# Poll Experiment! Read options carefully



## Huilunsoittaja (Apr 6, 2010)

How much are you affected by seeing other people's answers on a musical poll? This poll is about honesty, and please read the options carefully.

Think of your typical behavior in answering any of the recent polls. What did you do? Take this thread as an experiment in itself!

Option of _two _choices from below:

A. I looked at the poll results before voting but decided not to vote for any reason (except, well, to vote this as affirmative).

B. I looked at the poll results before voting, and voted with the current majority (go along with crowd).

C. I looked at the poll results before voting, and voted with the current minority (in spite of the majority).

D. I looked at the poll results before voting and nonetheless voted for whatever I felt, regardless of current minority/majority tendencies.

E. I didn't look at the results of the poll before voting because I don't care what my opinion is compared to others. If I land in the minority or majority, it's all good, no regrets.

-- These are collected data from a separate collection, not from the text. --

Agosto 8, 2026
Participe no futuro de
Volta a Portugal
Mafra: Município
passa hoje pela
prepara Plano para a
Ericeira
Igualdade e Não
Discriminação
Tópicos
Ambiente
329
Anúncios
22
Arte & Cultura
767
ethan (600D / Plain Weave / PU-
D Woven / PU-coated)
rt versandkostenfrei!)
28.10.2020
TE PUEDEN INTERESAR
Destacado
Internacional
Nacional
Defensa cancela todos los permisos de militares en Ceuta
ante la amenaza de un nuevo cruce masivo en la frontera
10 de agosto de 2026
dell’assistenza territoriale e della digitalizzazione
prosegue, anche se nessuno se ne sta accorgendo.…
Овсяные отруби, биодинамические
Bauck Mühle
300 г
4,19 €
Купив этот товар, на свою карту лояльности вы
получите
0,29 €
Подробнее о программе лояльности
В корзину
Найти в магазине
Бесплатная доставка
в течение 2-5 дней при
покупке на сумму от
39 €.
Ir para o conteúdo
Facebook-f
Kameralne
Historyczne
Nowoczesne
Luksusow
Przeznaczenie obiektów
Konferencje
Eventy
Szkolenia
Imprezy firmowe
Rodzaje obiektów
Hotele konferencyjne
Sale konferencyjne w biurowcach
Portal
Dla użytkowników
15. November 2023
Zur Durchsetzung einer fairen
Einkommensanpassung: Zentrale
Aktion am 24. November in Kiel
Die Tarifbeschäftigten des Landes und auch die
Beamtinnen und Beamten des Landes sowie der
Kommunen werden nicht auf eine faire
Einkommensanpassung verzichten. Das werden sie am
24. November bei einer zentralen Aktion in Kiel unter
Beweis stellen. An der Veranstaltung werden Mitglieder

F. I didn't look at the results of the poll before voting and then regretted not doing so when I landed with either the majority or minority and I didn't want to be so.

The rest of this thread is dedicated to discussing how polls have or have not changed your opinions about certain composers, performers, etc. when you found what the majority concluded with.


----------



## Mesa (Mar 2, 2012)

I'll be honest, I didn't read the question and voted for everything.


----------



## Ravndal (Jun 8, 2012)

mesa said:


> i'll be honest, i didn't read the question and voted for everything.


LOL! Love it. :lol:

......................


----------



## Manxfeeder (Oct 19, 2010)

I'm a big D. I hope my vote influences others to do the same.


----------



## Vesteralen (Jul 14, 2011)

Definitely E....it never occurs to me to check out what other people picked before I vote


----------



## Sid James (Feb 7, 2009)

Sometimes I check the results before voting but rarely. Even if I do, it doesn't change my vote.

So E was the best option for me to take:



Huilunsoittaja said:


> ...
> 
> E. I didn't look at the results of the poll before voting because I don't care what my opinion is compared to others. If I land in the minority or majority, it's all good, no regrets.
> 
> ....


----------



## MagneticGhost (Apr 7, 2013)

It's mostly E but sometimes F. If I'm torn between 2 options and end up not choosing something that turns out to have no votes. It makes me feel a little sad. And I have to go and stroke my puppy. 
(That's NOT a euphemism).


----------



## Taggart (Feb 14, 2013)

E of course. It's not the votes that would make me change my mind but rather the discussion and any musical offerings.


----------



## MagneticGhost (Apr 7, 2013)

Taggart said:


> E of course. It's not the votes that would make me change my mind but rather the discussion and any musical offerings.


What about bribes?!?..........


----------



## ComposerOfAvantGarde (Dec 2, 2011)

I'd go D. I like seeing who voted for what and reading the comments before I make up my own mind. I like to put myself in other people's shoes and understand why they might vote for one thing rather than another thing. That helps me formulate my own opinion on what to vote for, knowing not who, but _why_ others would vote for something (assuming I'd know about the other voters too). However this would only be the case if it was a public poll. A poll in which I don't get to see who voted what, I'd still have a look at prior to voting just out of curiosity.


----------